I've been reading the Daily Mail quite a lot since I've been here, but only issues published in 1940 or earlier. So I'm grateful to Jakob for pointing me in the direction of an article in today's edition about German boardgames from the Second World War. It's fascinating, but why is it news? Ostensibly because a German collector is auctioning them in Britain, but really the point would seem to be to contrast the bloodthirsty German kids of 1940 with their far more innocent British counterparts:
During the dark days of the Second World War, British children passed the time with marbles, hopscotch, tiddlywinks and, for a lucky few, a Monopoly set.
But over in Germany, the amusements were far less innocent.

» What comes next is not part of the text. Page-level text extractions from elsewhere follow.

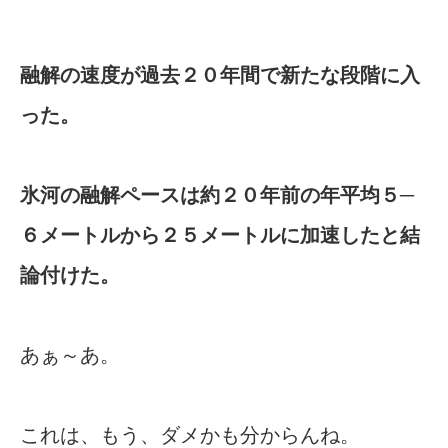
融解の速度が過去２０年間で新たな段階に入
った。
氷河の融解ペースは約２０年前の年平均５─
６メートルから２５メートルに加速したと結
論付けた。
あぁ～あ。
これは、もう、ダメかも分からんね。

In one version of bagatelle named Bombers over England, children as young as four were encouraged to blow up settlements by firing a spring-driven ball on to a board featuring a map of Britain and the tip of Northern Europe.
Players were awarded a maximum 100 points for landing on London, while Liverpool was worth 40.
It's not just the Mail either. Says the Sun:
WARTIME Nazi board games rewarding German children for “blowing up” British targets have been unearthed.
The 1940s toys show that while UK kids played marbles and tiddlywinks, German youngsters were trying to score points by destroying London.
The Daily Mirror titles its story "Sick 'blast Brits' Nazi toys found" and adds that 'Board games based on snakes and ladders and battleships also get a disturbing Nazi twist'.
Well, Nazis are an easy target, aren't they -- even juvenile ones. But of course, as I've discussed here recently, British children played war games too, so it's really rather silly to pretend that they spent the whole war playing tiddlywinks, whereas the kinder on the other side of the North Sea were plotting the destruction of Britain. And to their credit, most of the commenters on the articles have seen through this too (one even mentioned L'Attaque!)